*** Provided material ***

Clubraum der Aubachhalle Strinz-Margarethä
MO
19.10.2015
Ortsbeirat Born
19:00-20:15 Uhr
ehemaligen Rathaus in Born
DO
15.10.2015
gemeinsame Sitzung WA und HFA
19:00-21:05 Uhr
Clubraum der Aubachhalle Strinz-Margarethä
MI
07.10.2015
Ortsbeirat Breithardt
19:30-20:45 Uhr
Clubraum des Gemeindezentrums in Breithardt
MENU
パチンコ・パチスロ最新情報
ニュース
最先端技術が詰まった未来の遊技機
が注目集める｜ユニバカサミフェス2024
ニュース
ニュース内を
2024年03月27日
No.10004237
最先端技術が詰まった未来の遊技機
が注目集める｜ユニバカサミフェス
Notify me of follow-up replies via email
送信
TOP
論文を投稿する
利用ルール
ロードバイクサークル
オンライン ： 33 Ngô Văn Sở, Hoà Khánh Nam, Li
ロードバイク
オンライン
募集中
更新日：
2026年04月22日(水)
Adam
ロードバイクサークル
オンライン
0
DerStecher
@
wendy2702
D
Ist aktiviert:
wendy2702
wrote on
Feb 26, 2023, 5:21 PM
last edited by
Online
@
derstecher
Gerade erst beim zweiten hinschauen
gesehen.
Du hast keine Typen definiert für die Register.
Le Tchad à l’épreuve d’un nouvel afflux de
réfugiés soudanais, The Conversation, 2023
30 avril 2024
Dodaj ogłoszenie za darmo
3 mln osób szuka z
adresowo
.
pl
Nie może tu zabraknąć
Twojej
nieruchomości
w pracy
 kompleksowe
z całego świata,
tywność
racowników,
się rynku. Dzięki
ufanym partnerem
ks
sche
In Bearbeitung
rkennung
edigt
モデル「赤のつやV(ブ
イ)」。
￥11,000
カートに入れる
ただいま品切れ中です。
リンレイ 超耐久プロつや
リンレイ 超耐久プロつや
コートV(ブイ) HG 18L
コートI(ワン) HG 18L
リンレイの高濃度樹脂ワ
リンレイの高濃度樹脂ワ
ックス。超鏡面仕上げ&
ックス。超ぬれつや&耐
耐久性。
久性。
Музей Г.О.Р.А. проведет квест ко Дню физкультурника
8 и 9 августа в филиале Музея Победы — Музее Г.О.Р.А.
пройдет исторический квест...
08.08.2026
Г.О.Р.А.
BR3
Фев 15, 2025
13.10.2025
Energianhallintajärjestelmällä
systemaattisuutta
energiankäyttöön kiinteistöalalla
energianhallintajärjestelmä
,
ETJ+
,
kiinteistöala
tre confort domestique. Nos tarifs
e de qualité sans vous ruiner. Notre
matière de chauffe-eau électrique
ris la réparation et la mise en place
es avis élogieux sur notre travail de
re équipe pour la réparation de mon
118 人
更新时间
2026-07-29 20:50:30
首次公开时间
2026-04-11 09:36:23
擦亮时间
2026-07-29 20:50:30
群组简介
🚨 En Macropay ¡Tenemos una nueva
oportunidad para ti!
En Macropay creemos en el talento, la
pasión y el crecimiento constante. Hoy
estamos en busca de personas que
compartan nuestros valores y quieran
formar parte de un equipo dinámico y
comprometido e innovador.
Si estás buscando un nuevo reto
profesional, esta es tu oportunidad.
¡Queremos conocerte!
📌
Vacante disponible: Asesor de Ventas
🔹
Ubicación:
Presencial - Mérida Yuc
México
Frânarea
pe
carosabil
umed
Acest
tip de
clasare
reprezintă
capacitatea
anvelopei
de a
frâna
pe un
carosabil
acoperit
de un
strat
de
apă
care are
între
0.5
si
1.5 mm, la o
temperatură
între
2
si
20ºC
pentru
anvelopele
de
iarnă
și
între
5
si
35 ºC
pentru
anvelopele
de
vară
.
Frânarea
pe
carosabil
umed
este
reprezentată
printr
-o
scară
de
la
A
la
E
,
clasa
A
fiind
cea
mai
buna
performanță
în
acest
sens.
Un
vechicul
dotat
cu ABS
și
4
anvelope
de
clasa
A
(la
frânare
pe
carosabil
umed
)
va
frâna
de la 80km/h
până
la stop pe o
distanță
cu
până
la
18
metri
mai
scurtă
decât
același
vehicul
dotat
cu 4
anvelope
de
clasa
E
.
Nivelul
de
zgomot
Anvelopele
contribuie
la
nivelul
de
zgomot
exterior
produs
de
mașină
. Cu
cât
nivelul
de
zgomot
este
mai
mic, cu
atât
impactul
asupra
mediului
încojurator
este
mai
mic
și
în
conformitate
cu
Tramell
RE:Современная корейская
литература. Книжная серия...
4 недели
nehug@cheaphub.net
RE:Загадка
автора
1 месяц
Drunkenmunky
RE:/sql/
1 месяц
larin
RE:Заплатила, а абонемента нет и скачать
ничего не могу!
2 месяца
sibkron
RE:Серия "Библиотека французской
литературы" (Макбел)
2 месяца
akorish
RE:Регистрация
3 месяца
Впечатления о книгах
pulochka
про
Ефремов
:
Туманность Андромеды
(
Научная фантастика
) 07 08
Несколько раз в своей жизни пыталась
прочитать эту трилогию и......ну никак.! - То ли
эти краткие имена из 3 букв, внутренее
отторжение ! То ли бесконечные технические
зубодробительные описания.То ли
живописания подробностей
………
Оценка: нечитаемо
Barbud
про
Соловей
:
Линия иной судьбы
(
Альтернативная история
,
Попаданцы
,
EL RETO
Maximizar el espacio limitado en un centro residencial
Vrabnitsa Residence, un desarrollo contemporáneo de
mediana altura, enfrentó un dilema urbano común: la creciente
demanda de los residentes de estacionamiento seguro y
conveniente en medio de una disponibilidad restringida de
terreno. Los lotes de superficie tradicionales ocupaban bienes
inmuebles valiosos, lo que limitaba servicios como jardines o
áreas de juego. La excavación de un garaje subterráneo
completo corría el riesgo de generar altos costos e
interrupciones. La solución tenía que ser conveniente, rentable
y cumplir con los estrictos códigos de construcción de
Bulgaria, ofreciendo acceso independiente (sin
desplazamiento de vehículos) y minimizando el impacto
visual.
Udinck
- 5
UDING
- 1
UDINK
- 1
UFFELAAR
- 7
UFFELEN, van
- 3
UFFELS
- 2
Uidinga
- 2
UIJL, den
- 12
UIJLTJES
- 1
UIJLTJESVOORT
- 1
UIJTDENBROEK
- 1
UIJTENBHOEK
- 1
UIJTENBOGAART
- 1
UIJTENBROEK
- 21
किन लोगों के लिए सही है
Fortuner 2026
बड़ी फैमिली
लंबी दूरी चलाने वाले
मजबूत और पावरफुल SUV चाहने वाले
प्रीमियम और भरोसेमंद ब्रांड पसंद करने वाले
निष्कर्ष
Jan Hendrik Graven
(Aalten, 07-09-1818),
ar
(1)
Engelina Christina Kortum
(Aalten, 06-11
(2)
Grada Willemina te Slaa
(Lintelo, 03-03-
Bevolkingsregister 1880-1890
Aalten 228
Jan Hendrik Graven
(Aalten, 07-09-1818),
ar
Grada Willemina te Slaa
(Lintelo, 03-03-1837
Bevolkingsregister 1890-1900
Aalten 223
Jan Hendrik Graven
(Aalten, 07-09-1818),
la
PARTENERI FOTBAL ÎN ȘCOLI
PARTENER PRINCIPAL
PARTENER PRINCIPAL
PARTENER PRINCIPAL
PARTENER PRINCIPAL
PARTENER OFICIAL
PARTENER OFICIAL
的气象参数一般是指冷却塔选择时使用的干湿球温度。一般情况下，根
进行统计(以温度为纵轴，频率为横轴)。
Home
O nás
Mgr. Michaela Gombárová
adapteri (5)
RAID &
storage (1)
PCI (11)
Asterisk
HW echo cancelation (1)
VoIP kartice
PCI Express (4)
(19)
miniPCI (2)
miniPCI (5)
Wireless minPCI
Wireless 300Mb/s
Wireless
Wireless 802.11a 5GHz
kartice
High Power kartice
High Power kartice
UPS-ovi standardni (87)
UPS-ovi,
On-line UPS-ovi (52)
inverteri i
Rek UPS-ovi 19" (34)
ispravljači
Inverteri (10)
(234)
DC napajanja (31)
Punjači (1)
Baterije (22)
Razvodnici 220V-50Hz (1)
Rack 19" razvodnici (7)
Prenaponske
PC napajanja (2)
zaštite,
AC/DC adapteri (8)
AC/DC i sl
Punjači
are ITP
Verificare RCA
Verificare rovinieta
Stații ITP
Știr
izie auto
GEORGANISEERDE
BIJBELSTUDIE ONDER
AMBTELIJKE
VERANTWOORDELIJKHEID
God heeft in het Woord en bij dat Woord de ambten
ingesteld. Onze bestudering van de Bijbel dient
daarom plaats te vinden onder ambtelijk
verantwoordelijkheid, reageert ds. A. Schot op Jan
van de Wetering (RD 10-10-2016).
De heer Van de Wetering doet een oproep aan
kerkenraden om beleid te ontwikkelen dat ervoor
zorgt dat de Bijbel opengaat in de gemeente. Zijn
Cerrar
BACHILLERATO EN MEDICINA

*** End of Provided material ***

▶ [Required work]: Scan the data above. Return every line with "Breithardt" in it.

▶ [Answer below]:
Ortsbeirat Breithardt
Clubraum des Gemeindezentrums in Breithardt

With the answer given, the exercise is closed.